* _TASK_:
Copy out everything in the records from the line containing "Meubel-Woonwinkel in Dordrecht" down to the line containing "Stoffenwinkels in Dordrecht", both lines included, with each line left unchanged.
Segment Open
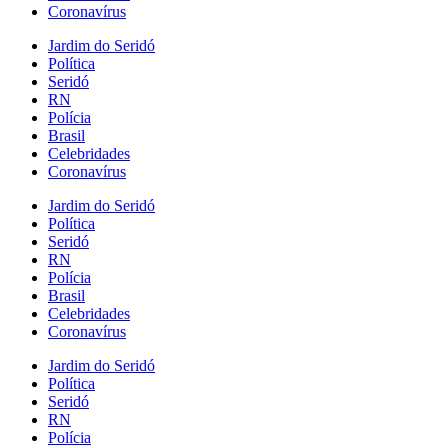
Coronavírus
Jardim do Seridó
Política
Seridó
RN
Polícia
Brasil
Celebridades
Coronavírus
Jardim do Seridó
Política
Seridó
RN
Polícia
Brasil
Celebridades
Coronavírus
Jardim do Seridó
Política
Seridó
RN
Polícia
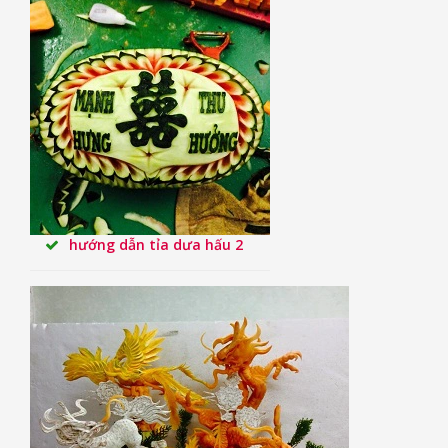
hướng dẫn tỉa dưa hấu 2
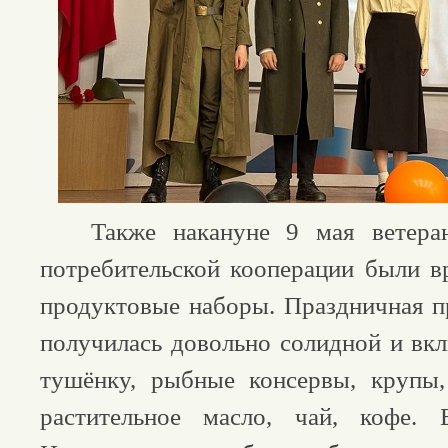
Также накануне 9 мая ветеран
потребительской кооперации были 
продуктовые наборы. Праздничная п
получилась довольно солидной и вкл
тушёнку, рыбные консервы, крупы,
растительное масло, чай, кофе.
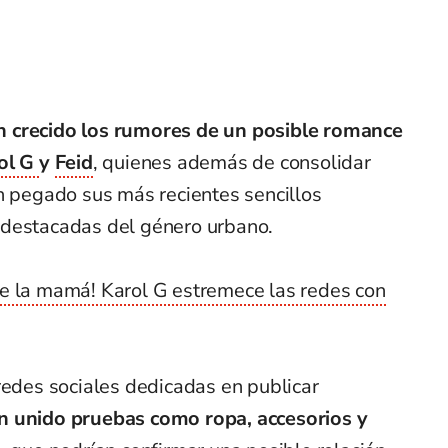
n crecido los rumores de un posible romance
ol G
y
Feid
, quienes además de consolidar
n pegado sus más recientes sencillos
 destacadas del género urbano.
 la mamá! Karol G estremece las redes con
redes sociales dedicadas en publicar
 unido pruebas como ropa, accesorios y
Segment Closed
Segment Open
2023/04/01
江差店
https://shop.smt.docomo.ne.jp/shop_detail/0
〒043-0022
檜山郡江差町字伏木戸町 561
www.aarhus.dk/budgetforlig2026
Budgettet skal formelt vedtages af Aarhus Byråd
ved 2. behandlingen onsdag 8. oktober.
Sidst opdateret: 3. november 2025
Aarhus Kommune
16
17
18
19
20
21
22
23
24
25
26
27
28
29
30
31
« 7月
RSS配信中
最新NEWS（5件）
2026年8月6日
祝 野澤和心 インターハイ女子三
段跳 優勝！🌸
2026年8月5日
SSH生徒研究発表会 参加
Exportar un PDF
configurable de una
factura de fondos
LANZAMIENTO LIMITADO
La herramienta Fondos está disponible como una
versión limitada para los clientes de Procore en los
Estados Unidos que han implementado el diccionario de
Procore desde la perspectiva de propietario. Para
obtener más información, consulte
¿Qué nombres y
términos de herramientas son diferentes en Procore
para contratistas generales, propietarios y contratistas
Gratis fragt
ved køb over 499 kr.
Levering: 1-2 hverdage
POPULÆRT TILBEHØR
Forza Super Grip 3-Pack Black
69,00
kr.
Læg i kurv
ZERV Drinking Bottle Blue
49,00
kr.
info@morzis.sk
Segment Closed
Segment Open
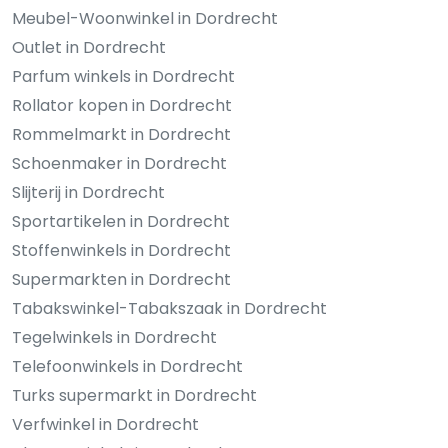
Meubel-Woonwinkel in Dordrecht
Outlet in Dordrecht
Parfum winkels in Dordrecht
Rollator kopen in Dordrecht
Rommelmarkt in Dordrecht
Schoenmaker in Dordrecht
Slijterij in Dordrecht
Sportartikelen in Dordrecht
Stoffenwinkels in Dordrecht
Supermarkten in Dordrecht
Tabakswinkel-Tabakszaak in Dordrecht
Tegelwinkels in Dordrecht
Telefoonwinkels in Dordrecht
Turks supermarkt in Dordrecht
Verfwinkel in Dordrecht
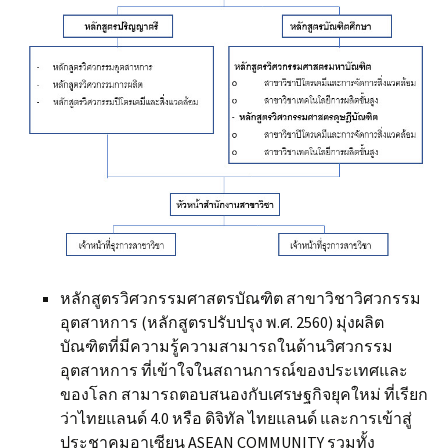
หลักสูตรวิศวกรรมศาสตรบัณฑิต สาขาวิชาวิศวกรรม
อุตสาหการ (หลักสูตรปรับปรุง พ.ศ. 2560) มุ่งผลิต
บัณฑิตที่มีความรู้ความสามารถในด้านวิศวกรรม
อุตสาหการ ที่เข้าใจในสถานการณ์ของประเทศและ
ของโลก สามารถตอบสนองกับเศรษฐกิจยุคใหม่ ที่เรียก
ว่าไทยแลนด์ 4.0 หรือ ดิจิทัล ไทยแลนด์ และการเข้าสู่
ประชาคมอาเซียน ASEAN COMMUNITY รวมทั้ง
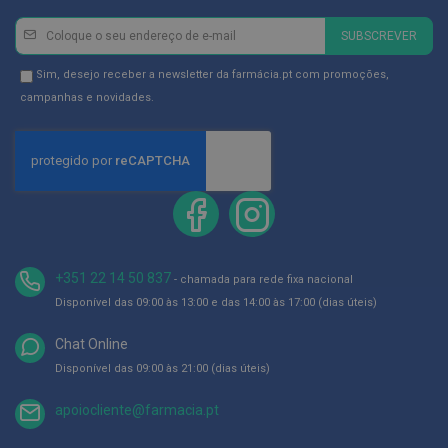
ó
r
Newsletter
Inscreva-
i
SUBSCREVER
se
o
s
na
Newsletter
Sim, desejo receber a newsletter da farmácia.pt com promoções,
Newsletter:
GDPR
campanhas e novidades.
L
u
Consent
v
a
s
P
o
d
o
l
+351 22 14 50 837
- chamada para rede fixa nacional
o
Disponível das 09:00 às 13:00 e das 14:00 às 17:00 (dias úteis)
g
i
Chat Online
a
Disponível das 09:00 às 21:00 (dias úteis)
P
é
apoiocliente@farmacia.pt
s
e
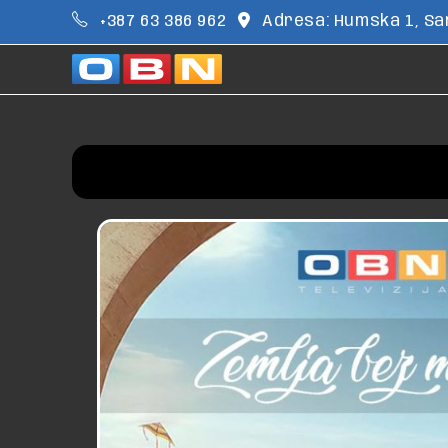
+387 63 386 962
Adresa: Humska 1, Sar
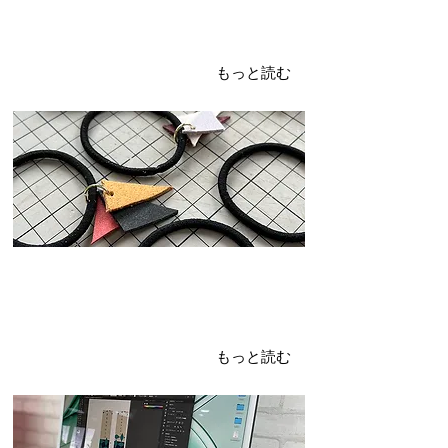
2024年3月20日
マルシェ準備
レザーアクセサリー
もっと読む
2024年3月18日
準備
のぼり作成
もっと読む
Segment Closed
* _THE ANSWER_:
Meubel-Woonwinkel in Dordrecht
Outlet in Dordrecht
Parfum winkels in Dordrecht
Rollator kopen in Dordrecht
Rommelmarkt in Dordrecht
Schoenmaker in Dordrecht
Slijterij in Dordrecht
Sportartikelen in Dordrecht
Stoffenwinkels in Dordrecht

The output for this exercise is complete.